What it was, if she had to pick only word, was beautiful. Breathtakingly, heart-stoppingly, daydream-inducingly beautiful. Already she sensed herself falling under the spell of the school. She could hear the heels of her shoes clicking on the cobblestones, books under her arms. She could see herself sitting on the stone bench under the overhanging oak tree grading papers. She could imagine herself here, teaching, happy.

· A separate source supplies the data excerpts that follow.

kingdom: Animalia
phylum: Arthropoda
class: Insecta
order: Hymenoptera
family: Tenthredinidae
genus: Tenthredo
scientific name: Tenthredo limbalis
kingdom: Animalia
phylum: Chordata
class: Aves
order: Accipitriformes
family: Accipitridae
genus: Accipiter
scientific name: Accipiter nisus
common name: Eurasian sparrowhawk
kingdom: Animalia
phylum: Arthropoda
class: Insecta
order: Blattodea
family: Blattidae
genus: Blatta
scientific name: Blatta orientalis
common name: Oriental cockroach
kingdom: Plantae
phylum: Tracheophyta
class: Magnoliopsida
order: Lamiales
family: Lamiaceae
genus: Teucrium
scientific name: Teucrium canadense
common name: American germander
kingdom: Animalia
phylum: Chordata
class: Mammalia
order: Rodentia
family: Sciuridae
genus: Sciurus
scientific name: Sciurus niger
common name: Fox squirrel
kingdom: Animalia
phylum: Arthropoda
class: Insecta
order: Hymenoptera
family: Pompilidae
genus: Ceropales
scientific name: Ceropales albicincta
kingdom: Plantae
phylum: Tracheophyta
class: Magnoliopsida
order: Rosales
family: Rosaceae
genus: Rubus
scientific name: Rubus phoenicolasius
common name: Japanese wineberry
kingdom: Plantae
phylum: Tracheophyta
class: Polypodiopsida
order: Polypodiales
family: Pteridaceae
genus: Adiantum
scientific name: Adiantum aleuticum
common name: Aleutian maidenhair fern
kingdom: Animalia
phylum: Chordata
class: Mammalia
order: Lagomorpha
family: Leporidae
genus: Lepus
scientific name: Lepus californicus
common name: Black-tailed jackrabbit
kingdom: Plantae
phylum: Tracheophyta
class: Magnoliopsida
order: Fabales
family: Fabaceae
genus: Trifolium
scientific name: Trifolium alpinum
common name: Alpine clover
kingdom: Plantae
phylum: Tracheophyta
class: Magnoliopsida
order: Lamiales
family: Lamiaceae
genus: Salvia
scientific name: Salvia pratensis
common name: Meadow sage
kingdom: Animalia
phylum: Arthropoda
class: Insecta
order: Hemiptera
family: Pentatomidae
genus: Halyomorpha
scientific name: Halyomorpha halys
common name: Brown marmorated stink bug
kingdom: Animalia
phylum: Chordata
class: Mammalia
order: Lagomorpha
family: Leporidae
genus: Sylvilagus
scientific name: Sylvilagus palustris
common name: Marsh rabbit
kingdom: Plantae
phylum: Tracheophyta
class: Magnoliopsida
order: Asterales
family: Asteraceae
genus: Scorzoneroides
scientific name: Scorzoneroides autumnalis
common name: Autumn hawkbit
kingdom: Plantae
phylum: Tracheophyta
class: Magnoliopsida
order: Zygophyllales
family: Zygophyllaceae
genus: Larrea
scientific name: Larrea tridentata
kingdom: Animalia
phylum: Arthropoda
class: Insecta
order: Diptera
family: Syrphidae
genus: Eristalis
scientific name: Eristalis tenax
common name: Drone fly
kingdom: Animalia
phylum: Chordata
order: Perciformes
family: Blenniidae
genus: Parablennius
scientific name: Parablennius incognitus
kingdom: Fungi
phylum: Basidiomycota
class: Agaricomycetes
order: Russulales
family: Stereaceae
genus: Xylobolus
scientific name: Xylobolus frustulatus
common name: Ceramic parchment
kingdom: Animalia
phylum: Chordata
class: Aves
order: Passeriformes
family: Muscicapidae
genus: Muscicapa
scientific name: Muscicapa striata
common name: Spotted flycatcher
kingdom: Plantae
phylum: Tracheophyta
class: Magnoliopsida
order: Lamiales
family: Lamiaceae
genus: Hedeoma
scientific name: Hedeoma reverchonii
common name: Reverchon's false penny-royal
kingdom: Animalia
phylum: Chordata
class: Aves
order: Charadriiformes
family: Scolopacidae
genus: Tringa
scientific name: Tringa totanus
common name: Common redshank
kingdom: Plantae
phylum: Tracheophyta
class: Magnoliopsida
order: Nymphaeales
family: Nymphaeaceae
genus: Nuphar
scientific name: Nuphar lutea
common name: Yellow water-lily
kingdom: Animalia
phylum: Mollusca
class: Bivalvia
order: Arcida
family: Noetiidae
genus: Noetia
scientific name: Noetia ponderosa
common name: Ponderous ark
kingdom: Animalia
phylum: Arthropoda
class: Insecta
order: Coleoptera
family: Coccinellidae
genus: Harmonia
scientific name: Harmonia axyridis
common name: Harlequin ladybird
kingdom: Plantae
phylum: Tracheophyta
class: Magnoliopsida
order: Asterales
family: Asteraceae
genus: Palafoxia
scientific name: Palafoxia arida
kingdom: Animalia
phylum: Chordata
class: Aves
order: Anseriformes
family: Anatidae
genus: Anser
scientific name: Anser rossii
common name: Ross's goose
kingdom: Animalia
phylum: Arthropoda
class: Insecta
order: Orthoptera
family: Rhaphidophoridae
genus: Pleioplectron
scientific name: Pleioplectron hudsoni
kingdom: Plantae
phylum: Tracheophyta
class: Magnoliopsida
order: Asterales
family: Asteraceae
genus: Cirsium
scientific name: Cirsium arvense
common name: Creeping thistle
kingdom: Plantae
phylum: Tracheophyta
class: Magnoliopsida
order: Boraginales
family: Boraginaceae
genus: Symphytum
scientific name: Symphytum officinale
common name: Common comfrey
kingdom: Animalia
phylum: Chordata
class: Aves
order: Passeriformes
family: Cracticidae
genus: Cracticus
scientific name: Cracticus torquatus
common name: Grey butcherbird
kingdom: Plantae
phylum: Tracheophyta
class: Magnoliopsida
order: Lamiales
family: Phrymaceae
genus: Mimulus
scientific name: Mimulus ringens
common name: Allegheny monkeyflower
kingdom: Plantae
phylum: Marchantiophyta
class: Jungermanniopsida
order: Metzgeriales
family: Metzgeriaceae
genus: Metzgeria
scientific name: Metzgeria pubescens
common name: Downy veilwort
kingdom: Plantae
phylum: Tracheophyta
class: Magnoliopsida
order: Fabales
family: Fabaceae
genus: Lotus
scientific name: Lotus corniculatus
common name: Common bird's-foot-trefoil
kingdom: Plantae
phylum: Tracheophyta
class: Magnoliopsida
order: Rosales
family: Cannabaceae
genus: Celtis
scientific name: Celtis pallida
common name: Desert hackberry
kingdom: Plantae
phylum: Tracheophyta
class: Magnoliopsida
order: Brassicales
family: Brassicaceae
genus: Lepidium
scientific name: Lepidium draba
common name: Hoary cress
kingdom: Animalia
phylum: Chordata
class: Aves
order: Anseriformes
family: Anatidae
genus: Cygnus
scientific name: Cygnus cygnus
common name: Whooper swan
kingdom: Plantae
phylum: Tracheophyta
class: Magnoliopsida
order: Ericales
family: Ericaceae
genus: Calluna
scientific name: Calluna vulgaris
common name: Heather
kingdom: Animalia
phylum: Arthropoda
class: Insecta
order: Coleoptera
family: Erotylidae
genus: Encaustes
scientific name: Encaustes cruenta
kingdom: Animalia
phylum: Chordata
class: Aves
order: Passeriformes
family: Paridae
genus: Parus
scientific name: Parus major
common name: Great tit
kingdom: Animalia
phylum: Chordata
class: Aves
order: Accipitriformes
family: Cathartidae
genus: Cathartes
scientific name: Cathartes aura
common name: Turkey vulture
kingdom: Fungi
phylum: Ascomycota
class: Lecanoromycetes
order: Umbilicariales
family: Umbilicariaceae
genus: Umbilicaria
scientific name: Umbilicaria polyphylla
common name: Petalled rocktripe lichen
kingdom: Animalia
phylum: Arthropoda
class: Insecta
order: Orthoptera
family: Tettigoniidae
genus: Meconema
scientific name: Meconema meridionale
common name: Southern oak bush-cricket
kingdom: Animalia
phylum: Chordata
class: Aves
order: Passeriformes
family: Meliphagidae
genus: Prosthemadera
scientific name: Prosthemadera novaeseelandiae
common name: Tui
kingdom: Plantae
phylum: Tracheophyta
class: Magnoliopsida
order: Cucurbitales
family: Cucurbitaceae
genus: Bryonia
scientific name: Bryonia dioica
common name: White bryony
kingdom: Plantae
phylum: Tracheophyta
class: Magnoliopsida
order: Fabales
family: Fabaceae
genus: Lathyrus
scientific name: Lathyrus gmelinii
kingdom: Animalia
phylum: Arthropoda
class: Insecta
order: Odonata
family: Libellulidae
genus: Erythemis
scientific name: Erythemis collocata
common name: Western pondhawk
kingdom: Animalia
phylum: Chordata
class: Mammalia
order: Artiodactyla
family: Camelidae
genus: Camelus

She’d never let herself hope or dream that she’d be happy—really happy, not just not miserable—someday. Maybe when she was a kid she had assumed happiness had been possible for the likes of her. But that was before her mother had died of cancer when she was little and her father of a heart attack when Gwen had been a freshman in college. She’d found stability if not grand passion with Cary. But then she’d lost him, too, when he’d gone to follow his dreams. Safety and stability was her definition of happy.

But…

What if she was a teacher here? What if she did stroll those paths, sit under that tree, teach a student like Laird and take orders from someone like Headmaster Yorke? Then…maybe…just maybe…she could have safety and stability and happiness.

Or maybe that was just another dream?

Gwen left the headmaster’s quarters and found the steps that led downstairs. She wanted to see her car and assess the damage. But once she reached the second-floor landing she heard the sound of voices in a faraway room. Talking and laughter. She followed it to the source.

She walked past closed doors that led to empty classrooms. It was evening. Of course no one was in class. But something was happening, something behind the door at the end of the hall.

Gwen opened the door and stepped into a magic forest.